Non Zero ideals of $\mathbf{Z}_{12}$ How many proper non-zero ideals does the ring $\mathbf{Z}_{12}$ have? How many ideals does the ring $\mathbf{Z}_{12}\bigoplus\mathbf{Z}_{12}$ have?
I think that $\mathbf{Z}_{12}$ should have $4$ proper ideals given by following $$\langle 2 \rangle=\langle10\rangle,\langle3\rangle=\langle9\rangle,\langle4\rangle=\langle8\rangle,\langle6\rangle$$
But I am not sure how to do second part as I cant assume that every ideal will be of the form $\langle(a,b)\rangle$ for some  $a,b\in\mathbf{Z}_{12}$. Because it would mean that the direct product ring is a principal ideal ring.

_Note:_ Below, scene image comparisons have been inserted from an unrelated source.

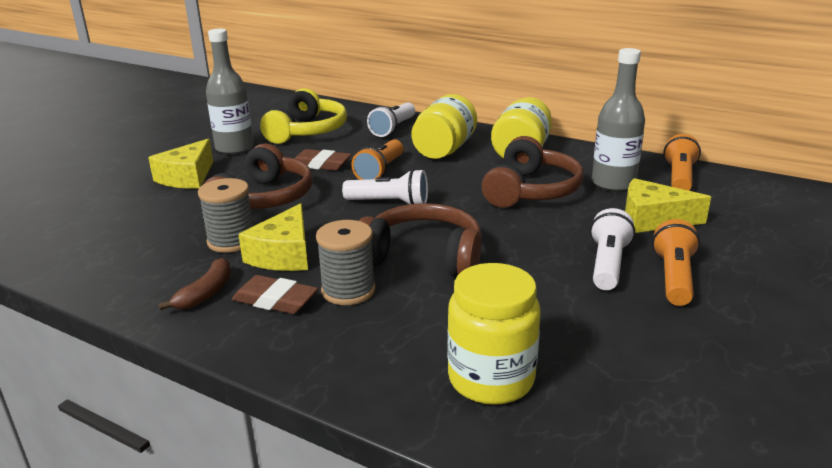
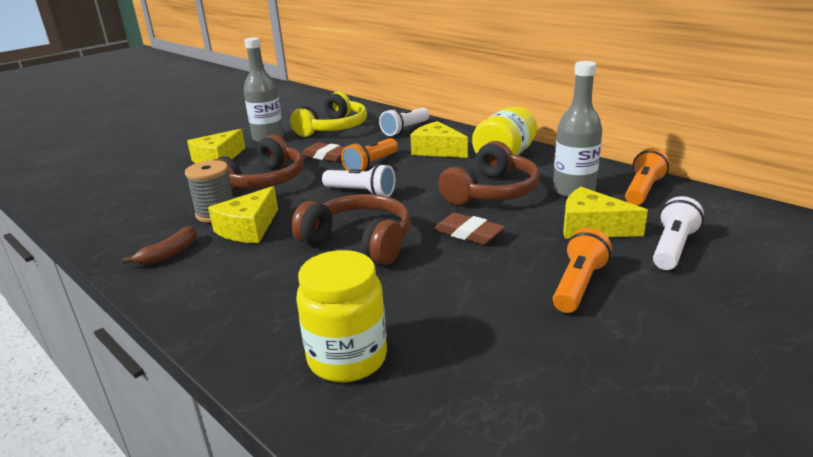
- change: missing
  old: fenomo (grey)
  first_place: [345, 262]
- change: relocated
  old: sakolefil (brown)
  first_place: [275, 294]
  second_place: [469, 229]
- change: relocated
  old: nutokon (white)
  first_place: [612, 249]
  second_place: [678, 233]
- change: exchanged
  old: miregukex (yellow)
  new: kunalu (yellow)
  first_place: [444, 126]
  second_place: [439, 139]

Any help is appreciated. Thanks
 A: The ideals of $\mathbf{Z}_{12}$ are in bijection with the ideals of $\mathbf{Z}$ containing $12\mathbf{Z}$. Since the divisors of $12$ are $1$, $2$, $3$, $4$, $6$ and $12$, there are six of them. Now the answer depends on the meaning you assign to “proper”.
The ideals in $R\oplus S$ are of the form $I\oplus J$, where $I$ and $J$ are ideals of $R$ and $S$ (proof?).
A: Let $I$ be an ideal of $Z_{12}$, whose elements are denoted $\{0,...,11\}$. Let $x$ be the smallest element in $I$. Of course, $x \neq 1$. The claim is that $I$ is generated by $x$ : For any $y \in I$, $y = qx + r$ for $0 < r < x$ then $r  = y - qx \in I$, a contradiction.
Consequently, $I = \langle x\rangle$. For $I \neq Z_{12}$ we require $nx = 0$ for some $n$. Consequently, $I$ is generated by a factor of $12$, so $I = \langle d\rangle$ for some $d | 12 , d \neq 1,12$. How many such $d$ are there?
Now, if we are looking at $Z_{12} \oplus Z_{12}$, then let $I$  be a non-zero ideal of $Z_{12} \oplus Z_{12} = X$.
We claim that the set $S_1 = \{x \in Z_{12} : \exists y = (x,0) \in I\}$ forms an ideal of $Z_{12}$. Similarly for the set of second components $S_2$, and their direct sum is the ideal itself!
To see this, note that $S_1$ is closed under addition : if $a,b \in S_1$ then there are elements $y = (a,0)$ and $z = (b,0)$ in $I$. Since $I$ is closed under addition, $y + z = (a+b , 0)$ is in $I$, so it follows that $a+b \in S_1$. Similarly you can show that $0 \in S_1$ and $S_1$ is closed under additive inverse. Consequently, $S_1$ is a subgroup under addition.
Next, if $a \in S_1$ and $b \in Z_{12}$, then $(a,0)(b,0) = (ab,0) \in I$, so $ab \in S_1$. Finally, $S_1$ is an ideal. Analogously for $S_2$.
It is clear that $I = S_1 \oplus S_2$ : write $(a,b) = (a,0) + (0,b)$, and it is clear that this is unique.
Therefore, every ideal of $X$ is of the form $S_1 \oplus S_2$ for some ideals $S_1,S_2$ of $Z_{12}$.
Now, $S_1 \oplus S_2$  is non-trivial if either $S_1$ or $S_2$ is non-trivial, and it is not the whole of $X$ if and only if either $S_1$ or $S_2$ is proper. Now, you can figure out how many ideals of $X$ there are.